* _Extracted material_
· · ·

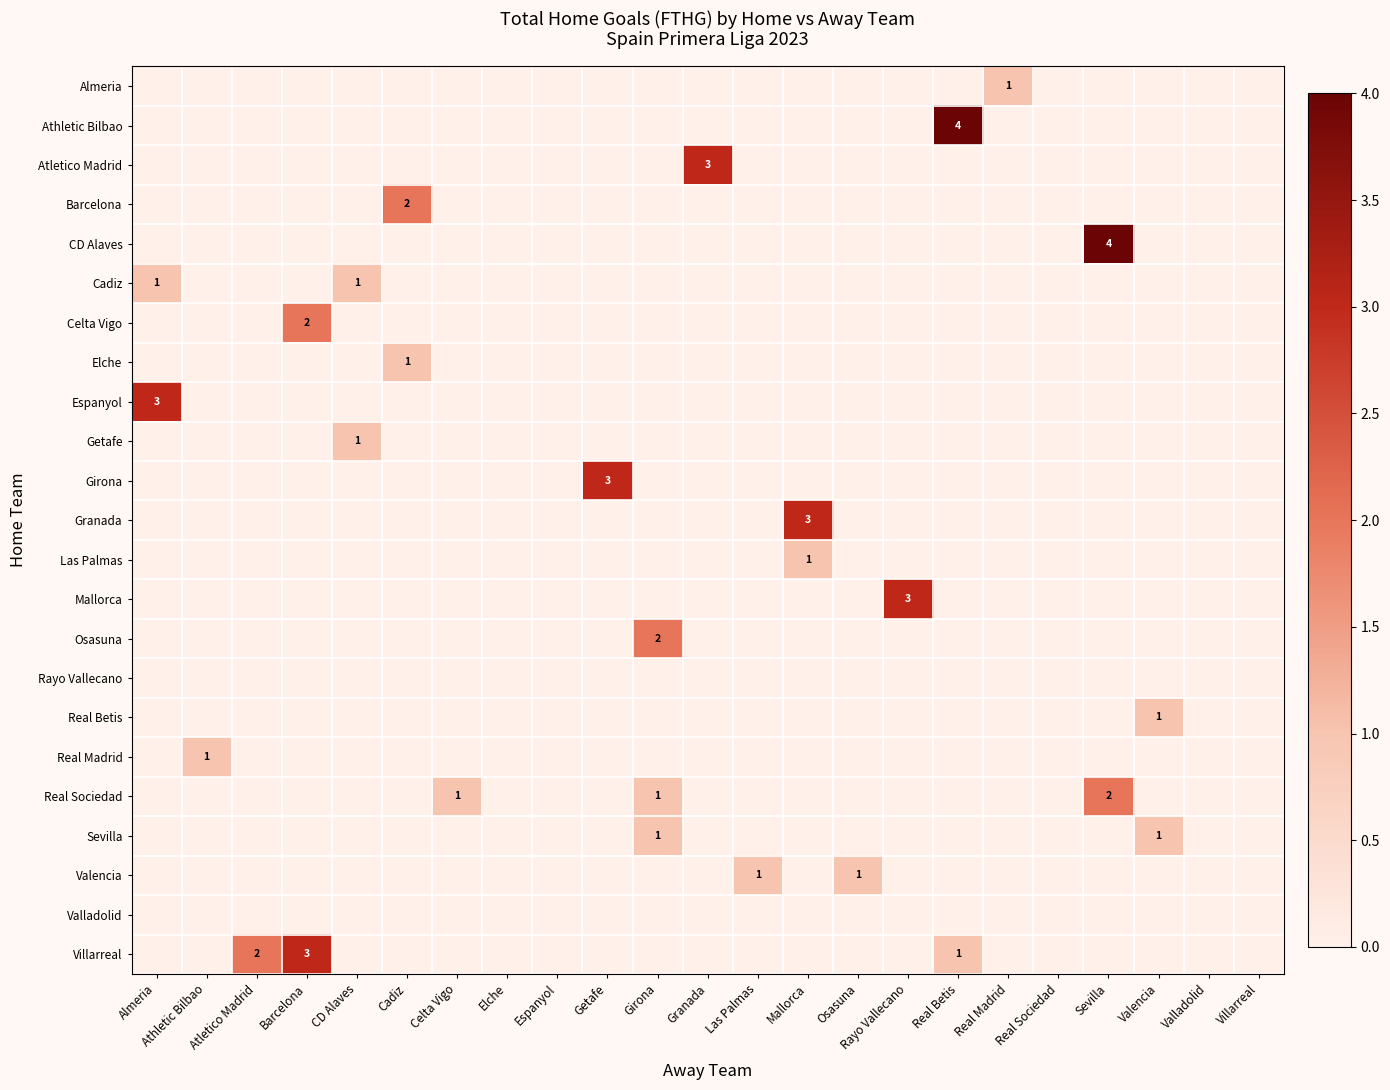

The value of row_2 at Real Betis is 0. True or false?

True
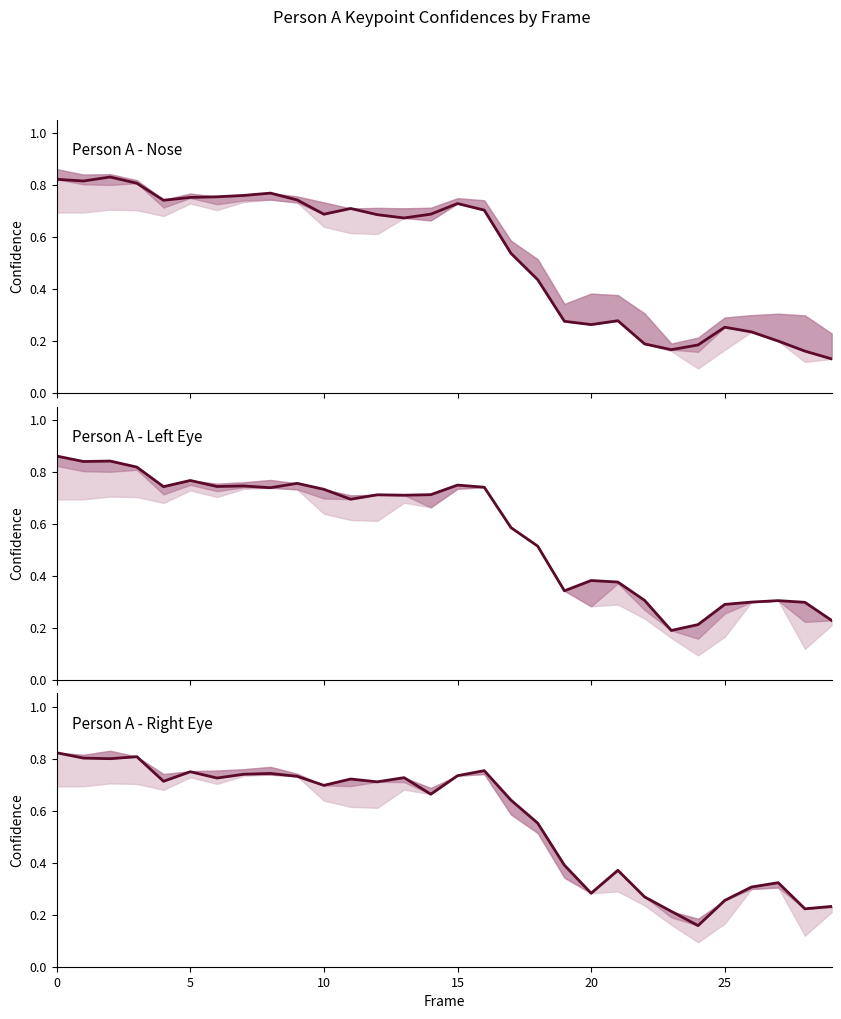

Rank the series at 14 from lowest to highest value.

Right Eye Confidence, Nose Confidence, Left Eye Confidence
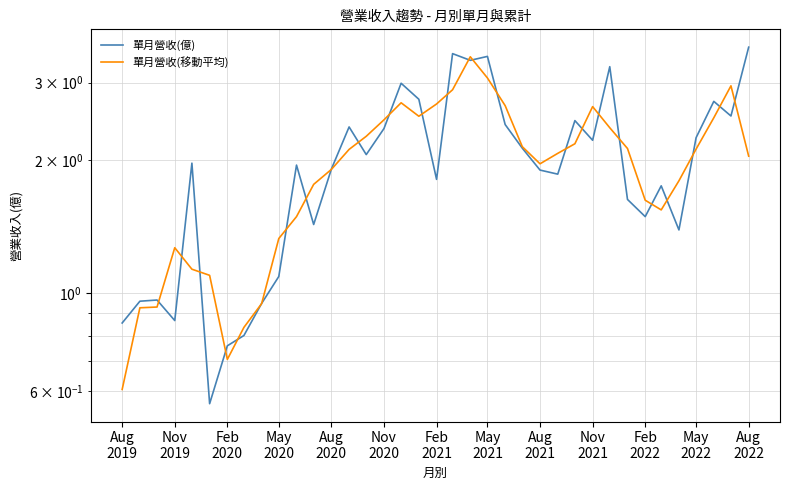

Is it true that 單月營收(億) equals 2.4 at Nov 2020?

True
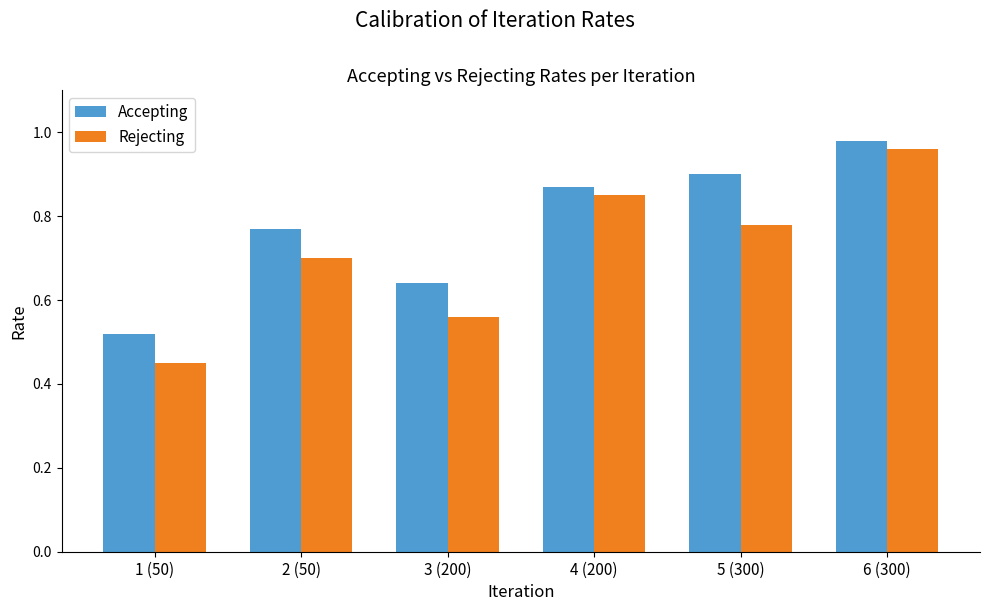

Which series has the largest range (max minus min)?

Rejecting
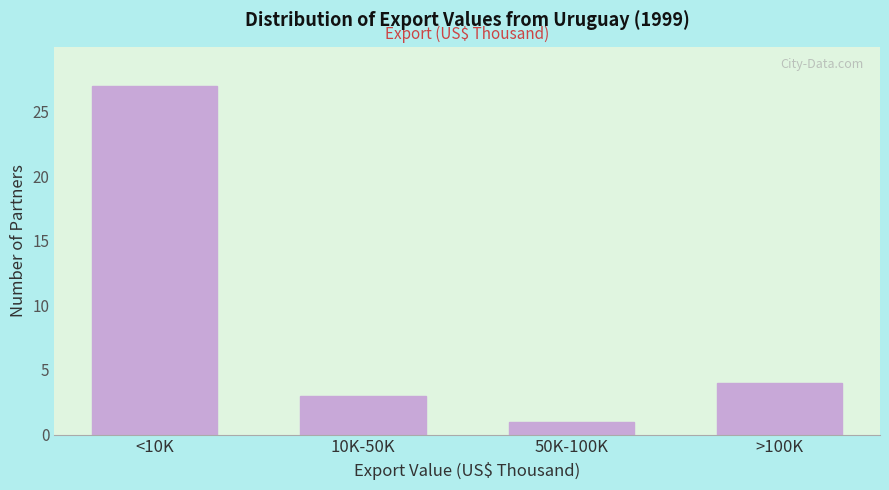

Reading left to right, transcribe all the data shown in this chart.

27	3	1	4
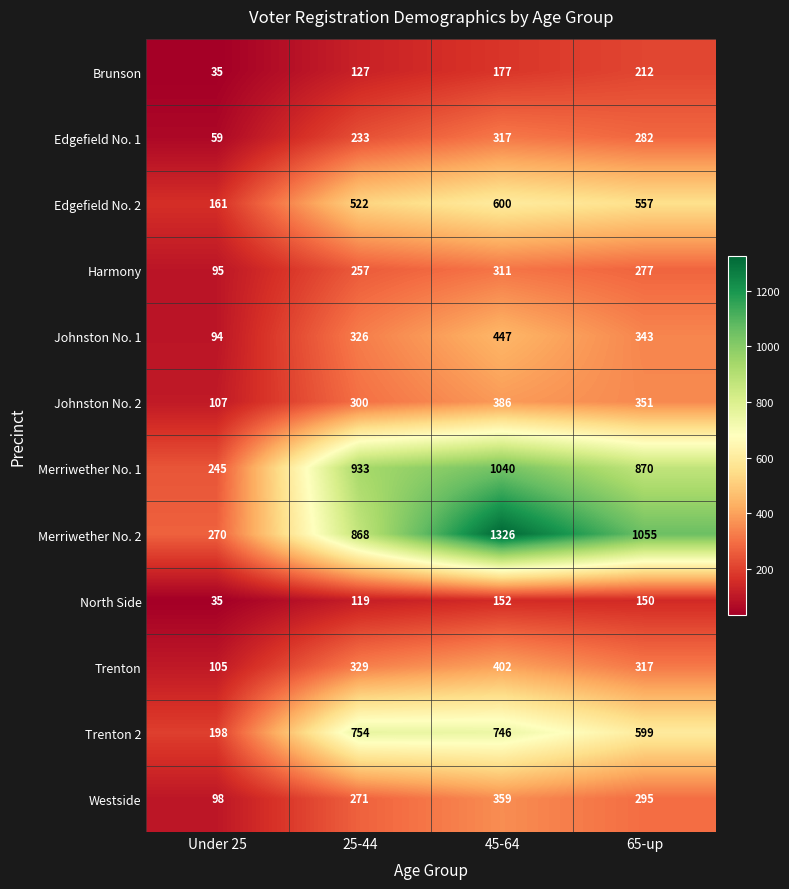

Which series has the largest range (max minus min)?

Merriwether No. 2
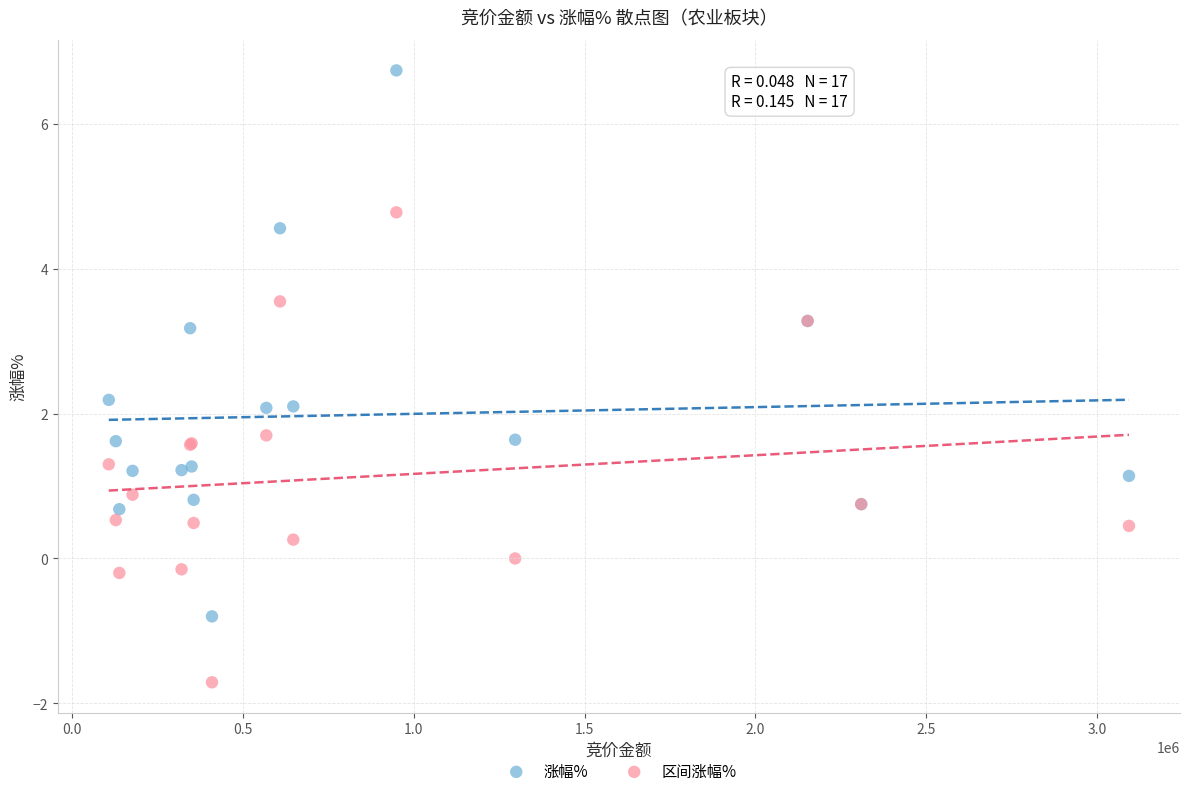

Which series reaches the maximum Y coordinate?

涨幅%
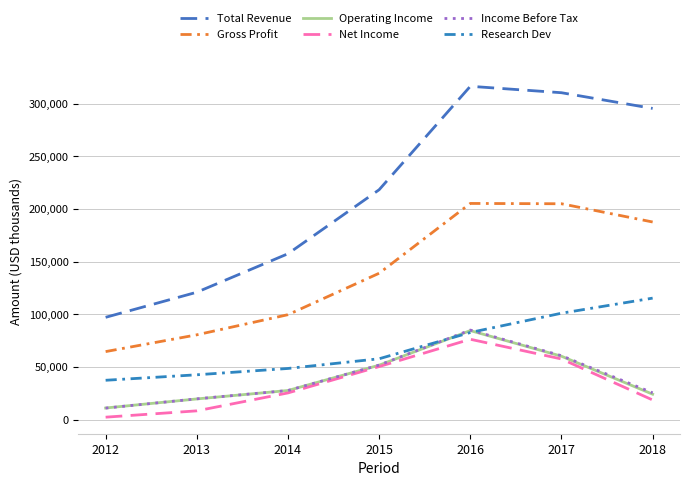

Where does the Net Income series first go above 25600?

2015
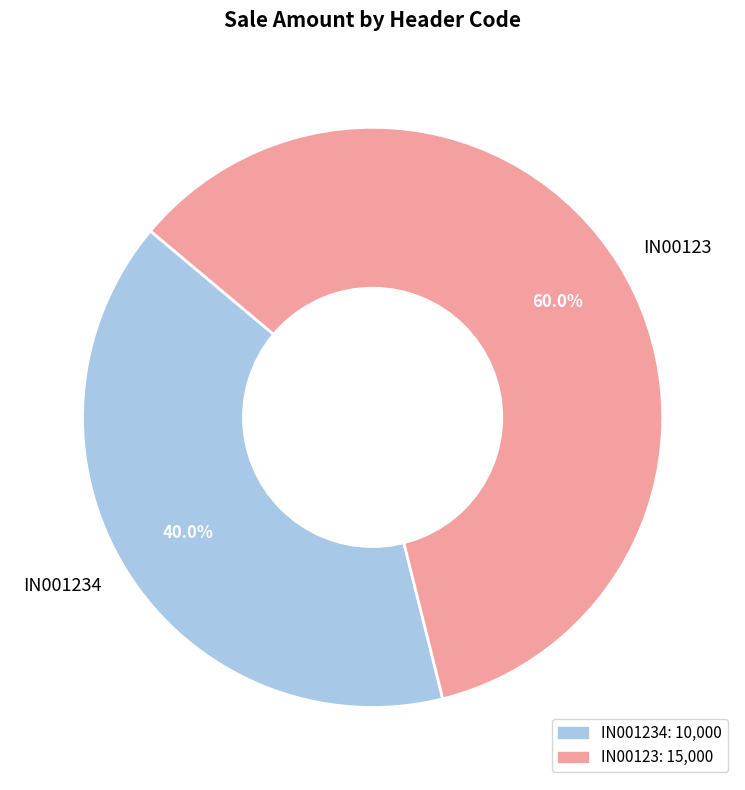

Is it true that IN001234 is 46% of the pie?

False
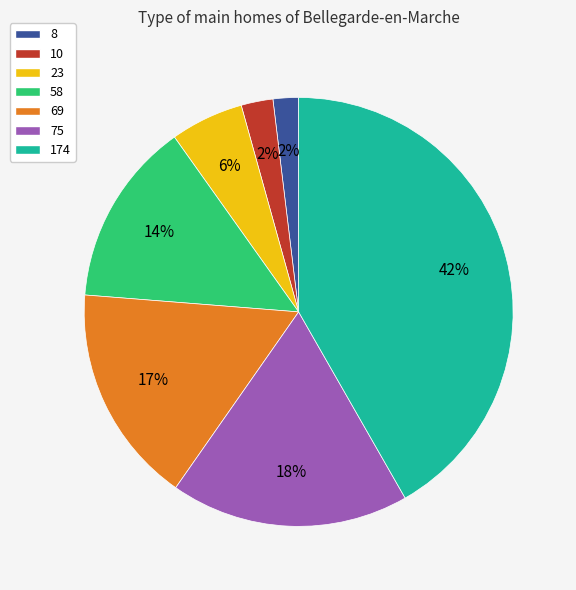

The 75 slice represents 4% of the pie. True or false?

False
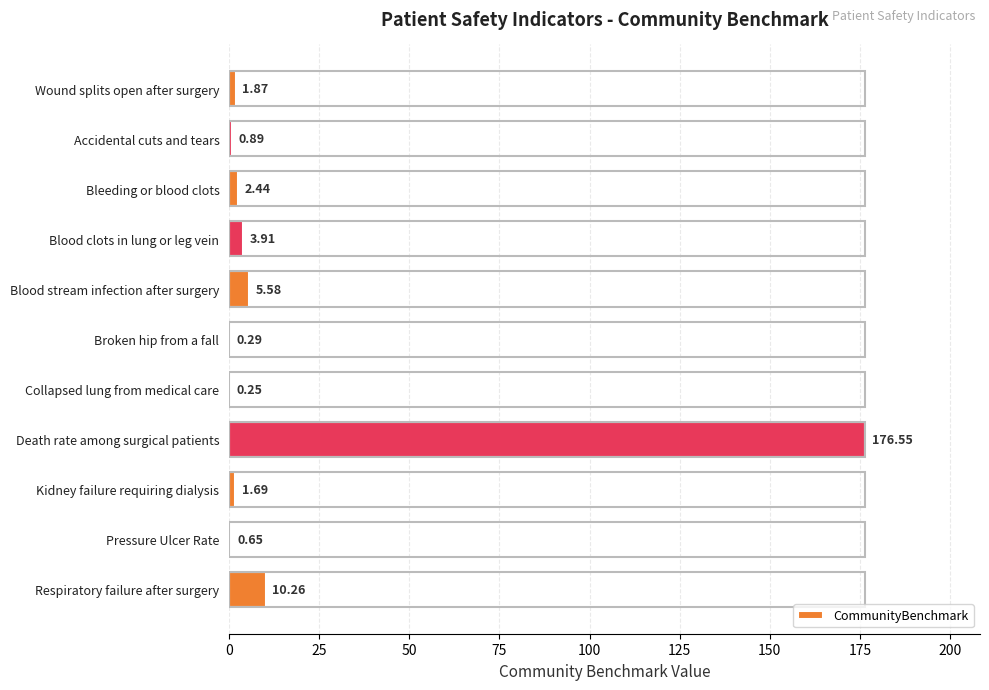

What is the maximum value shown in the chart?

176.6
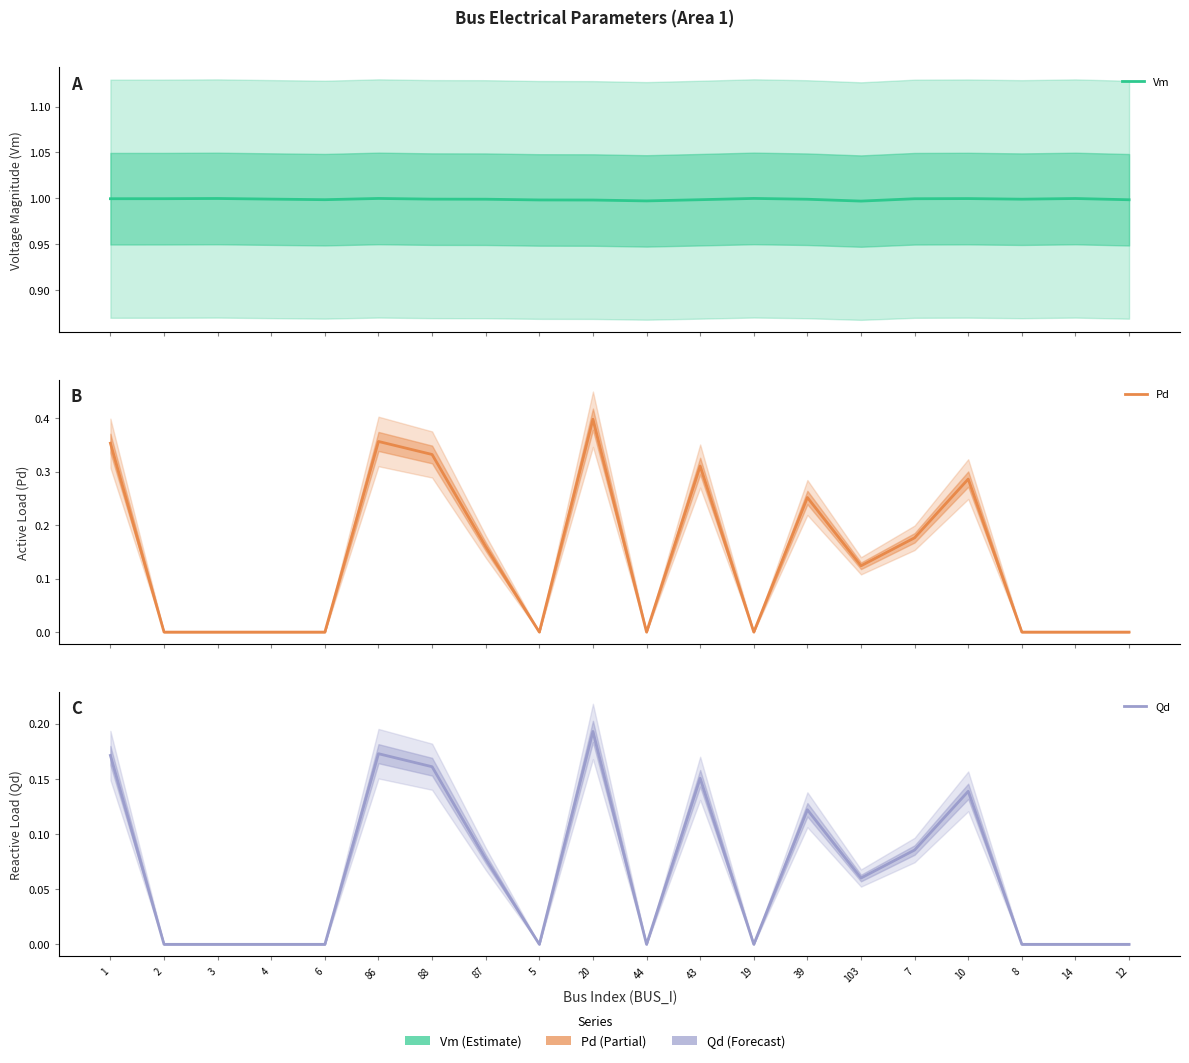

What is the sum of all Qd values?

1.3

· · ·

* _What you should do_
Render the data above as a Markdown table with two columns, No. and Text: each line gets its own numbered row, and blank lines are skipped. Leave the pictures out.

* _Response for this exercise_
| No. | Text |
|---|---|
| 1 | The value of row_2 at Real Betis is 0. True or false? |
| 2 | True |
| 3 | Rank the series at 14 from lowest to highest value. |
| 4 | Right Eye Confidence, Nose Confidence, Left Eye Confidence |
| 5 | Is it true that 單月營收(億) equals 2.4 at Nov 2020? |
| 6 | True |
| 7 | Which series has the largest range (max minus min)? |
| 8 | Rejecting |
| 9 | Reading left to right, transcribe all the data shown in this chart. |
| 10 | 27	3	1	4 |
| 11 | Which series has the largest range (max minus min)? |
| 12 | Merriwether No. 2 |
| 13 | Which series reaches the maximum Y coordinate? |
| 14 | 涨幅% |
| 15 | Where does the Net Income series first go above 25600? |
| 16 | 2015 |
| 17 | Is it true that IN001234 is 46% of the pie? |
| 18 | False |
| 19 | The 75 slice represents 4% of the pie. True or false? |
| 20 | False |
| 21 | What is the maximum value shown in the chart? |
| 22 | 176.6 |
| 23 | What is the sum of all Qd values? |
| 24 | 1.3 |